=== Work to complete ===
Copy every line of the records below verbatim, keeping the original order.

=== Information shown ===
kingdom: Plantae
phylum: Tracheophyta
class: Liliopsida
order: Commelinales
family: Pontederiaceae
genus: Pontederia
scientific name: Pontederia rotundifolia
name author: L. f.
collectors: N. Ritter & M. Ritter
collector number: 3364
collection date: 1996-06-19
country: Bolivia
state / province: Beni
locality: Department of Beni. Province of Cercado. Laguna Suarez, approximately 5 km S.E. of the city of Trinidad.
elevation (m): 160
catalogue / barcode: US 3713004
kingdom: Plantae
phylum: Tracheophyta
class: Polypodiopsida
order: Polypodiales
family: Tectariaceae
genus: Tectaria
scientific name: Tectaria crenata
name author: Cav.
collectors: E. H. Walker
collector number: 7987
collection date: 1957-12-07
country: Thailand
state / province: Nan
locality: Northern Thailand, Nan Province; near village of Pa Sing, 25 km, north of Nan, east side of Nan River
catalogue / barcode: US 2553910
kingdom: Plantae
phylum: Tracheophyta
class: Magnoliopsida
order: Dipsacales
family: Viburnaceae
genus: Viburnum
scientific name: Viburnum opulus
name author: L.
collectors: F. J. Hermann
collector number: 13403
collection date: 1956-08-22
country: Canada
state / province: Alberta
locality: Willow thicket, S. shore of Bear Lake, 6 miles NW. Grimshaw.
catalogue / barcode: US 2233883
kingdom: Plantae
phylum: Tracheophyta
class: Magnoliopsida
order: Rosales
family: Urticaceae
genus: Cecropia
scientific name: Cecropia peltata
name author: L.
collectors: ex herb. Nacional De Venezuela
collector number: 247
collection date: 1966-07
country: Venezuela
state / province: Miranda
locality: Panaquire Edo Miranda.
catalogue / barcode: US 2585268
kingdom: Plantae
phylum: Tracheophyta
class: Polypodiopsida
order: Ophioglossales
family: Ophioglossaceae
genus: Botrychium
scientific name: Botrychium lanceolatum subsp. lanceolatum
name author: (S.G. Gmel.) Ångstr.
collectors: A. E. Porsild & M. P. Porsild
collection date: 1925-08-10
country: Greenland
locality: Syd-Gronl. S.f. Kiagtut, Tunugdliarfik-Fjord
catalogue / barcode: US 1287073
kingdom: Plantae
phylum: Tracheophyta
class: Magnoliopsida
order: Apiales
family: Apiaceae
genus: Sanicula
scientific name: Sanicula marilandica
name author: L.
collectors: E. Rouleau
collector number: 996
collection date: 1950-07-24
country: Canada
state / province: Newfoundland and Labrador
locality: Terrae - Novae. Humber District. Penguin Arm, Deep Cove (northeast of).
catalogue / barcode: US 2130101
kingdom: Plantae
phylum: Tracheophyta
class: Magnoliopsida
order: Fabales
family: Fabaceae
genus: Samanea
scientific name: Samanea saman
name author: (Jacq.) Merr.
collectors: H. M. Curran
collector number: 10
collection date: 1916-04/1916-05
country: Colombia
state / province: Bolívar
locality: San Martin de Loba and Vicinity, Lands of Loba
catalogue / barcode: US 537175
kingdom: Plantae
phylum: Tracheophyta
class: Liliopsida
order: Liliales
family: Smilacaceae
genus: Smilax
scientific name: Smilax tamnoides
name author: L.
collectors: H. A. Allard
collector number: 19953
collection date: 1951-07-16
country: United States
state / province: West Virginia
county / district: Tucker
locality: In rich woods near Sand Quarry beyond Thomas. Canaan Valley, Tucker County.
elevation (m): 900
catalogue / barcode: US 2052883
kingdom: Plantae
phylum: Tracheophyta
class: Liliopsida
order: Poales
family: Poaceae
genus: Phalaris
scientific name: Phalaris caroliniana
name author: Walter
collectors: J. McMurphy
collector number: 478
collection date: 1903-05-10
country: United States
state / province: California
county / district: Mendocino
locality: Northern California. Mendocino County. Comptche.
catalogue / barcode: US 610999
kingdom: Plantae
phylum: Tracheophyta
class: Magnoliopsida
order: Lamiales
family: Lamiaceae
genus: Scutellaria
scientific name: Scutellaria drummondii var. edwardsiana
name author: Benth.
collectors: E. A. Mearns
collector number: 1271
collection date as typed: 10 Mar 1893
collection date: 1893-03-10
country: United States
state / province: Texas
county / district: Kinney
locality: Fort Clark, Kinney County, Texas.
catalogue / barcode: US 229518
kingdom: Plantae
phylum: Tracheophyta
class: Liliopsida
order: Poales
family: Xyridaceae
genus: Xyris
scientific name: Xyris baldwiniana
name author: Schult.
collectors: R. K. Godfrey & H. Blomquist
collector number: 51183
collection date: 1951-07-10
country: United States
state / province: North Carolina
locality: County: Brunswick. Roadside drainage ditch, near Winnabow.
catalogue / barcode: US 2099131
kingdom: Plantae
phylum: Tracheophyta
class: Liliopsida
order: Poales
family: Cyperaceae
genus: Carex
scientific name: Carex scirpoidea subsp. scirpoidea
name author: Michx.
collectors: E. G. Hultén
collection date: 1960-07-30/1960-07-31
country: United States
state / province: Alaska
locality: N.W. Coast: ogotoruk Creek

=== Response to the exercise ===
kingdom: Plantae
phylum: Tracheophyta
class: Liliopsida
order: Commelinales
family: Pontederiaceae
genus: Pontederia
scientific name: Pontederia rotundifolia
name author: L. f.
collectors: N. Ritter & M. Ritter
collector number: 3364
collection date: 1996-06-19
country: Bolivia
state / province: Beni
locality: Department of Beni. Province of Cercado. Laguna Suarez, approximately 5 km S.E. of the city of Trinidad.
elevation (m): 160
catalogue / barcode: US 3713004
kingdom: Plantae
phylum: Tracheophyta
class: Polypodiopsida
order: Polypodiales
family: Tectariaceae
genus: Tectaria
scientific name: Tectaria crenata
name author: Cav.
collectors: E. H. Walker
collector number: 7987
collection date: 1957-12-07
country: Thailand
state / province: Nan
locality: Northern Thailand, Nan Province; near village of Pa Sing, 25 km, north of Nan, east side of Nan River
catalogue / barcode: US 2553910
kingdom: Plantae
phylum: Tracheophyta
class: Magnoliopsida
order: Dipsacales
family: Viburnaceae
genus: Viburnum
scientific name: Viburnum opulus
name author: L.
collectors: F. J. Hermann
collector number: 13403
collection date: 1956-08-22
country: Canada
state / province: Alberta
locality: Willow thicket, S. shore of Bear Lake, 6 miles NW. Grimshaw.
catalogue / barcode: US 2233883
kingdom: Plantae
phylum: Tracheophyta
class: Magnoliopsida
order: Rosales
family: Urticaceae
genus: Cecropia
scientific name: Cecropia peltata
name author: L.
collectors: ex herb. Nacional De Venezuela
collector number: 247
collection date: 1966-07
country: Venezuela
state / province: Miranda
locality: Panaquire Edo Miranda.
catalogue / barcode: US 2585268
kingdom: Plantae
phylum: Tracheophyta
class: Polypodiopsida
order: Ophioglossales
family: Ophioglossaceae
genus: Botrychium
scientific name: Botrychium lanceolatum subsp. lanceolatum
name author: (S.G. Gmel.) Ångstr.
collectors: A. E. Porsild & M. P. Porsild
collection date: 1925-08-10
country: Greenland
locality: Syd-Gronl. S.f. Kiagtut, Tunugdliarfik-Fjord
catalogue / barcode: US 1287073
kingdom: Plantae
phylum: Tracheophyta
class: Magnoliopsida
order: Apiales
family: Apiaceae
genus: Sanicula
scientific name: Sanicula marilandica
name author: L.
collectors: E. Rouleau
collector number: 996
collection date: 1950-07-24
country: Canada
state / province: Newfoundland and Labrador
locality: Terrae - Novae. Humber District. Penguin Arm, Deep Cove (northeast of).
catalogue / barcode: US 2130101
kingdom: Plantae
phylum: Tracheophyta
class: Magnoliopsida
order: Fabales
family: Fabaceae
genus: Samanea
scientific name: Samanea saman
name author: (Jacq.) Merr.
collectors: H. M. Curran
collector number: 10
collection date: 1916-04/1916-05
country: Colombia
state / province: Bolívar
locality: San Martin de Loba and Vicinity, Lands of Loba
catalogue / barcode: US 537175
kingdom: Plantae
phylum: Tracheophyta
class: Liliopsida
order: Liliales
family: Smilacaceae
genus: Smilax
scientific name: Smilax tamnoides
name author: L.
collectors: H. A. Allard
collector number: 19953
collection date: 1951-07-16
country: United States
state / province: West Virginia
county / district: Tucker
locality: In rich woods near Sand Quarry beyond Thomas. Canaan Valley, Tucker County.
elevation (m): 900
catalogue / barcode: US 2052883
kingdom: Plantae
phylum: Tracheophyta
class: Liliopsida
order: Poales
family: Poaceae
genus: Phalaris
scientific name: Phalaris caroliniana
name author: Walter
collectors: J. McMurphy
collector number: 478
collection date: 1903-05-10
country: United States
state / province: California
county / district: Mendocino
locality: Northern California. Mendocino County. Comptche.
catalogue / barcode: US 610999
kingdom: Plantae
phylum: Tracheophyta
class: Magnoliopsida
order: Lamiales
family: Lamiaceae
genus: Scutellaria
scientific name: Scutellaria drummondii var. edwardsiana
name author: Benth.
collectors: E. A. Mearns
collector number: 1271
collection date as typed: 10 Mar 1893
collection date: 1893-03-10
country: United States
state / province: Texas
county / district: Kinney
locality: Fort Clark, Kinney County, Texas.
catalogue / barcode: US 229518
kingdom: Plantae
phylum: Tracheophyta
class: Liliopsida
order: Poales
family: Xyridaceae
genus: Xyris
scientific name: Xyris baldwiniana
name author: Schult.
collectors: R. K. Godfrey & H. Blomquist
collector number: 51183
collection date: 1951-07-10
country: United States
state / province: North Carolina
locality: County: Brunswick. Roadside drainage ditch, near Winnabow.
catalogue / barcode: US 2099131
kingdom: Plantae
phylum: Tracheophyta
class: Liliopsida
order: Poales
family: Cyperaceae
genus: Carex
scientific name: Carex scirpoidea subsp. scirpoidea
name author: Michx.
collectors: E. G. Hultén
collection date: 1960-07-30/1960-07-31
country: United States
state / province: Alaska
locality: N.W. Coast: ogotoruk Creek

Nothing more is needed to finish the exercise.